- [What is required] Work out how many lines in the data hold the string "البحث". Reply with only that number.

[Stored data entries]
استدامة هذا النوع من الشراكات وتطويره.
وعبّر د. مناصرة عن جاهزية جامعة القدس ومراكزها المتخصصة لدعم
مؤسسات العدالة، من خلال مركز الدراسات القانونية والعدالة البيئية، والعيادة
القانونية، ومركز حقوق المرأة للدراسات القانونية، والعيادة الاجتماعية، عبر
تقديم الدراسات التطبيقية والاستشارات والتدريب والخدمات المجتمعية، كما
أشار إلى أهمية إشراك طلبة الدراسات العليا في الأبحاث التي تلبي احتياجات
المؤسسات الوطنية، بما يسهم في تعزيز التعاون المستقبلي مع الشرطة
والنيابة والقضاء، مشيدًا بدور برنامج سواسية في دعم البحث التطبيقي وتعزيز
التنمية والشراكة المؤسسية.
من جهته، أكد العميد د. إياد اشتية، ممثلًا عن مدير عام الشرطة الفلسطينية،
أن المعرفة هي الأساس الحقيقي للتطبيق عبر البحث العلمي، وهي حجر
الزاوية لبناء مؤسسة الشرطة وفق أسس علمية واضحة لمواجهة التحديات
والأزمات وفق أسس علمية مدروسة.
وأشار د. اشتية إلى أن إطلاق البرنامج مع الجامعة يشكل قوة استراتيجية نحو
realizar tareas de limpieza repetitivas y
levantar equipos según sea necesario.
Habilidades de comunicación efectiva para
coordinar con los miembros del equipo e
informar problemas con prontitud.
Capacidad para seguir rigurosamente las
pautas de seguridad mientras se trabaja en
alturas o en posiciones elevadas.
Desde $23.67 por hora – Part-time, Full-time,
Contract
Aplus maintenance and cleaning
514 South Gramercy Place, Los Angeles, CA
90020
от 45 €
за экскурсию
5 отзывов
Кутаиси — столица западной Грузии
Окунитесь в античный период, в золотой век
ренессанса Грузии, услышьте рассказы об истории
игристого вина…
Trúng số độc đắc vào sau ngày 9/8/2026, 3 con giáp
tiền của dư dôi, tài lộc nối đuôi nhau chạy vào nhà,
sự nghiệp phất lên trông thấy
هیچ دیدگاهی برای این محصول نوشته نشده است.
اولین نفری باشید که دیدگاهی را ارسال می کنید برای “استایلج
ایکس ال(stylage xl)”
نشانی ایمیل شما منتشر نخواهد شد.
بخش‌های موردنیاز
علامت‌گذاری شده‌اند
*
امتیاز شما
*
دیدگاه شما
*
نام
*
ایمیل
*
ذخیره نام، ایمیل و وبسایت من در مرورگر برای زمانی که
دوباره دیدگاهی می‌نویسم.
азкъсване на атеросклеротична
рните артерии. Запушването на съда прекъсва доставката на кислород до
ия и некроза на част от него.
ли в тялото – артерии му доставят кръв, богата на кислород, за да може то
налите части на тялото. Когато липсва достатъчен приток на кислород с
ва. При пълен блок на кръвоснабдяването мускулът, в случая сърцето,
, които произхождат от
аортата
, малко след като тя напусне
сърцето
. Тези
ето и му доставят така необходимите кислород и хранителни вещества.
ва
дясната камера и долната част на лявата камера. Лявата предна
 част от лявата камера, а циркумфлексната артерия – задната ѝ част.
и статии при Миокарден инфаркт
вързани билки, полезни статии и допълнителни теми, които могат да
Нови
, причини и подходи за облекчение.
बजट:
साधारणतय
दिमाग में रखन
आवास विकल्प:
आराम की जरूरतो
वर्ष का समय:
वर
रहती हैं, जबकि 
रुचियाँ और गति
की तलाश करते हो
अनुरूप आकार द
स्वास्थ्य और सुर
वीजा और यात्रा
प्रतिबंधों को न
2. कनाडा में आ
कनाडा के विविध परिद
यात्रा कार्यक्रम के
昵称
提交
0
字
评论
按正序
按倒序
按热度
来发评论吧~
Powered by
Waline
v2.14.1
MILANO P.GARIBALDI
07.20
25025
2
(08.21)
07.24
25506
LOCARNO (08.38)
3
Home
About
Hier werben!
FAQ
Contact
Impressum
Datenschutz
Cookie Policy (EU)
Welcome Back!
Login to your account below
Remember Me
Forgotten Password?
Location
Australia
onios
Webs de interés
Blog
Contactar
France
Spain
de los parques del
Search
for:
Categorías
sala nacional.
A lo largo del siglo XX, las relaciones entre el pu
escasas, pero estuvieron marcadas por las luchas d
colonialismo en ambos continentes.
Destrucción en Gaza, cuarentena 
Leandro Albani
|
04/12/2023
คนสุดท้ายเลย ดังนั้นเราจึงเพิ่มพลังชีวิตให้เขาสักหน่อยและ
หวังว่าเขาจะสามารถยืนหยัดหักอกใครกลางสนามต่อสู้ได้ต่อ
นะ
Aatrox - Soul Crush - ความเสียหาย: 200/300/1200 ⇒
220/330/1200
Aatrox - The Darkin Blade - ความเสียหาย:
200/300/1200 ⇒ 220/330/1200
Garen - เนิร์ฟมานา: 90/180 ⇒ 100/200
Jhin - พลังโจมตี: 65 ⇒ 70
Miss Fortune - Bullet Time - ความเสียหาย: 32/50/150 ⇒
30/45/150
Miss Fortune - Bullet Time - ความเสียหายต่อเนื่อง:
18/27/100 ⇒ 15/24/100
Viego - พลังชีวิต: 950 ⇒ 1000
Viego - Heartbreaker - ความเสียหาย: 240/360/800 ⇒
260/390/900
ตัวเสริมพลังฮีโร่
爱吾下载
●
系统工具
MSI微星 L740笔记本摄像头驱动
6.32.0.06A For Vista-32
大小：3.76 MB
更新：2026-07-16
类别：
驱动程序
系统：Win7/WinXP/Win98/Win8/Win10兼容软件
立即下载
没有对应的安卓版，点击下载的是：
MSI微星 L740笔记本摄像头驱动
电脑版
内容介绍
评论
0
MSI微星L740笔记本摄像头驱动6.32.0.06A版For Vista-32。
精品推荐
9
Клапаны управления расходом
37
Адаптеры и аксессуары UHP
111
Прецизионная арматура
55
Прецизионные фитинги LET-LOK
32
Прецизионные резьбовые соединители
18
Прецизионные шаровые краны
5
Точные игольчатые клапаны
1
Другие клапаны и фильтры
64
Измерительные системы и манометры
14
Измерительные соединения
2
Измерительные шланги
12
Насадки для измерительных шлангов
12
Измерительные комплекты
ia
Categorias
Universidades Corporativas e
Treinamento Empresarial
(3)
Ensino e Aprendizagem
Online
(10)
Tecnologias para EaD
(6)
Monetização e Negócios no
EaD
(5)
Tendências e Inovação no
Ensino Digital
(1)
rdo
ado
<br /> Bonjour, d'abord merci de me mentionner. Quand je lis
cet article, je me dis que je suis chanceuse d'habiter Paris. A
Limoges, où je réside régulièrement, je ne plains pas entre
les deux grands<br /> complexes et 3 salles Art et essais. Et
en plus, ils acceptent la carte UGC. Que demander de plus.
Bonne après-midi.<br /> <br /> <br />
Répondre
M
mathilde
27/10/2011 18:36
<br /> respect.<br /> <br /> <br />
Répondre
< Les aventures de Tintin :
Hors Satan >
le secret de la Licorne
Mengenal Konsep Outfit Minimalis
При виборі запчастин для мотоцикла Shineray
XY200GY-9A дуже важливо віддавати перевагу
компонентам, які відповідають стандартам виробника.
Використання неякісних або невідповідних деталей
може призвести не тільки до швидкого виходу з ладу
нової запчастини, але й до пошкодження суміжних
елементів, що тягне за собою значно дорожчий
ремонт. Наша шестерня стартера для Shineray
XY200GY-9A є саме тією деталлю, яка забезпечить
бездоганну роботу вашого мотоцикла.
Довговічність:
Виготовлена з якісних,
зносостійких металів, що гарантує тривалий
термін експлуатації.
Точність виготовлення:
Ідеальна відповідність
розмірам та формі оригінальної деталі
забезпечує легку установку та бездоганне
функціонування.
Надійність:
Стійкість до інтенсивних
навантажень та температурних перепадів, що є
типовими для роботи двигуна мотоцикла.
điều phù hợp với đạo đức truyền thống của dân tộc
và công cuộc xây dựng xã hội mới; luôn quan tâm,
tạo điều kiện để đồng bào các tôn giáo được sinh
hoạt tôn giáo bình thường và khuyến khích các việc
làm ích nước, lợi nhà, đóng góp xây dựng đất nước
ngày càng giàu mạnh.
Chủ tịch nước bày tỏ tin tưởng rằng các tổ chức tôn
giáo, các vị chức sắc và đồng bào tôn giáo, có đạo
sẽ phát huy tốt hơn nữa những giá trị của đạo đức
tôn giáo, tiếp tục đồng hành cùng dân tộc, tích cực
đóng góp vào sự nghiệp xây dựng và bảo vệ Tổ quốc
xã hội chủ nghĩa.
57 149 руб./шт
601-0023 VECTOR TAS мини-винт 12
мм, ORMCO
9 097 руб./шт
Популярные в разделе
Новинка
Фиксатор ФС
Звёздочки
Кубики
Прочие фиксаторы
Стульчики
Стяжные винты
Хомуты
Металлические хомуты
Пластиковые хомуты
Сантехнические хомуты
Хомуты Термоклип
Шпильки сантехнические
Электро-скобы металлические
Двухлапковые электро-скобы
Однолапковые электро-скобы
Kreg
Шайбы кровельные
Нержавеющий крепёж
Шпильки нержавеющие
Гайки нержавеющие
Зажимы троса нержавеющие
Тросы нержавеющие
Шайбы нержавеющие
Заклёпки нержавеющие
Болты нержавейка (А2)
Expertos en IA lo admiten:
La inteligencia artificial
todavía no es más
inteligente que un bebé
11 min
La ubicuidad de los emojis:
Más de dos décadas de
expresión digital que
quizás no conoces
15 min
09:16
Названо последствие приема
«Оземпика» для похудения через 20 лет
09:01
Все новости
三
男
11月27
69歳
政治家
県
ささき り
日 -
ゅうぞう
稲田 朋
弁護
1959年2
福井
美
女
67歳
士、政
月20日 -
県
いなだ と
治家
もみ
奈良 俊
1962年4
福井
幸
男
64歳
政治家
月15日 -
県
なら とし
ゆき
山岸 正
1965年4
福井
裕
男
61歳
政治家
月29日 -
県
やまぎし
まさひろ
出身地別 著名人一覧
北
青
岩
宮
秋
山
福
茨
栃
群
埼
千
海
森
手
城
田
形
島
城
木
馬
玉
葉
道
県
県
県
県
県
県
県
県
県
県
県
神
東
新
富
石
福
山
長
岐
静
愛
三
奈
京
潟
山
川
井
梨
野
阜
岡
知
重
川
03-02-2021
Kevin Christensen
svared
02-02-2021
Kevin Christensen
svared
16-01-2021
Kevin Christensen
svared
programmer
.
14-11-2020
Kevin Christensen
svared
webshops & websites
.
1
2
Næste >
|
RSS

- [Result of this task] 2